• [Blok Teks]
↓↓↓

Ditemui di sekolah, teman-teman LP justru tidak mengetahui kejadian yang menimpa
LP.
“Ya memang hari
ini LP tidak masuk sekolah tanpa ada pemberitahuan padahal hari ini ujian
semester. Setahuku tidak masalahnya bahkan LP tergolong anak yang rajin
sekolah. Bahkan LP siswa yang bisa diandalkan di sekolah karena selalu bisa
peringkat 5 besar. Setiap hari LP biasanya berangkat ke sekolah dengan naik bus
angkutan pedesaan (angdes),” jelas R, teman sekelas LP usai pulang sekolah.
Ditemui di
kampung halamannya di Kecamatan Panei, beberapa warga juga mengaku tidak
mengetahui kejadian itu. Namun, seorang sumber yang meminta namanya tidak
disebutkan, menduga kenekatan LP akibat tak dibelikan sepeda motor.

↑↑↑

• [Informasi Terekstraksi]
↓↓↓

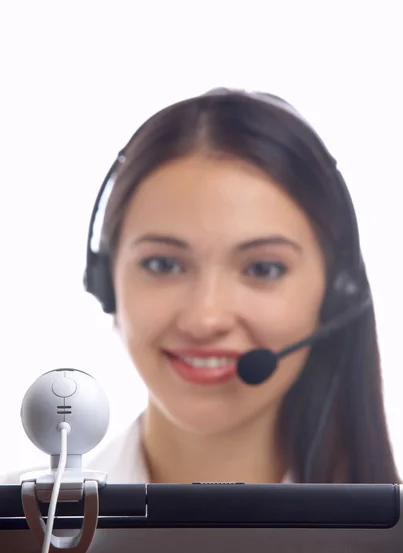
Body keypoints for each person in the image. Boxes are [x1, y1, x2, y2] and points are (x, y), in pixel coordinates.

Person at [1, 88, 399, 485]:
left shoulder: (388, 546)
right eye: (164, 264)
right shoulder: (19, 539)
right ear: (107, 280)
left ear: (335, 294)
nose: (205, 319)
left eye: (262, 269)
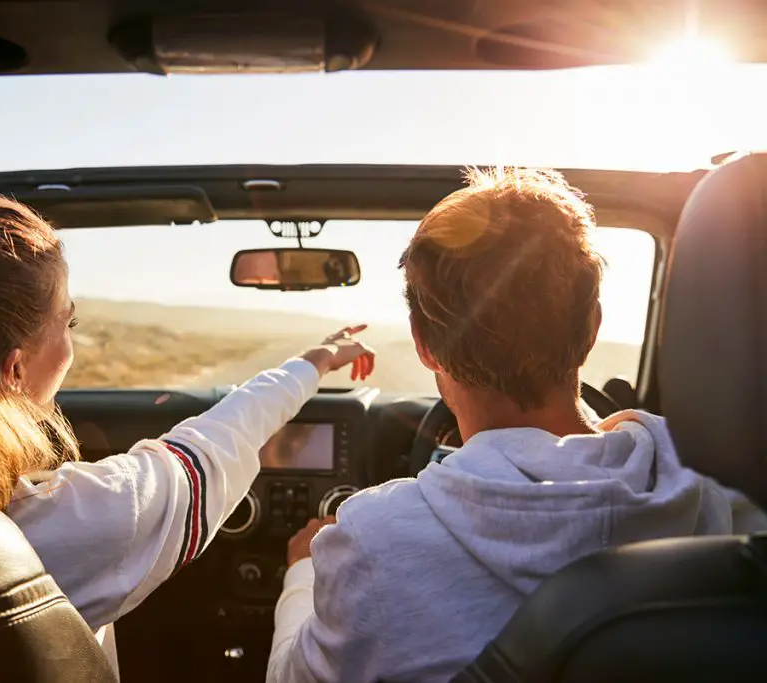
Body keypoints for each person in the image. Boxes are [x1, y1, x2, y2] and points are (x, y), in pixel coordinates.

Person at [0, 138, 377, 677]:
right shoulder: (69, 525)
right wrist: (314, 362)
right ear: (14, 370)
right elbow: (215, 443)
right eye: (69, 323)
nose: (70, 342)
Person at [267, 167, 767, 682]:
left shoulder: (371, 540)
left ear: (423, 344)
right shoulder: (722, 489)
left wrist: (303, 573)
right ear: (592, 325)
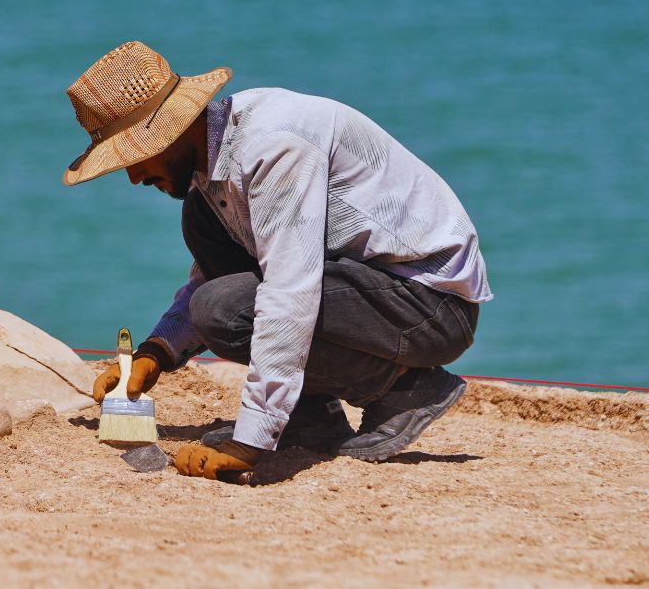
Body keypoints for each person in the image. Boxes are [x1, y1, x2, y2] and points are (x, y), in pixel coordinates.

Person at [64, 41, 491, 481]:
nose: (134, 177)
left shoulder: (273, 148)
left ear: (172, 132)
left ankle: (405, 389)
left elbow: (288, 289)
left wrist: (250, 441)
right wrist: (156, 352)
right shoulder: (219, 161)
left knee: (223, 310)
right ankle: (310, 418)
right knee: (203, 233)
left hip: (430, 305)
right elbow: (224, 276)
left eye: (135, 159)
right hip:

↑↑↑

• [Yang Perlu Dikerjakan]
1. Salin persis bagian blok teks yang diawali kata-kata yang memuat "Ditemui di sekolah, teman-teman" dan diakhiri "dibelikan sepeda motor.".
2. Tentukan apakah setiap pernyataan berikut sesuai dengan blok teks. Jawab ya atau tidak, lalu kutip persis kata-kata penentunya dari blok teks.
(a) LP tidak masuk sekolah pada hari ujian semester.
(b) LP biasanya berangkat ke sekolah dengan sepeda motor.
(c) Nama sumber yang menduga penyebab kenekatan LP disebutkan.

• [Hasil]
1.
Ditemui di sekolah, teman-teman LP justru tidak mengetahui kejadian yang menimpa
LP.
“Ya memang hari
ini LP tidak masuk sekolah tanpa ada pemberitahuan padahal hari ini ujian
semester. Setahuku tidak masalahnya bahkan LP tergolong anak yang rajin
sekolah. Bahkan LP siswa yang bisa diandalkan di sekolah karena selalu bisa
peringkat 5 besar. Setiap hari LP biasanya berangkat ke sekolah dengan naik bus
angkutan pedesaan (angdes),” jelas R, teman sekelas LP usai pulang sekolah.
Ditemui di
kampung halamannya di Kecamatan Panei, beberapa warga juga mengaku tidak
mengetahui kejadian itu. Namun, seorang sumber yang meminta namanya tidak
disebutkan, menduga kenekatan LP akibat tak dibelikan sepeda motor.

2.
(a) Ya: "hari ini LP tidak masuk sekolah tanpa ada pemberitahuan padahal hari ini ujian semester"
(b) Tidak: "Setiap hari LP biasanya berangkat ke sekolah dengan naik bus angkutan pedesaan (angdes)"
(c) Tidak: "seorang sumber yang meminta namanya tidak disebutkan"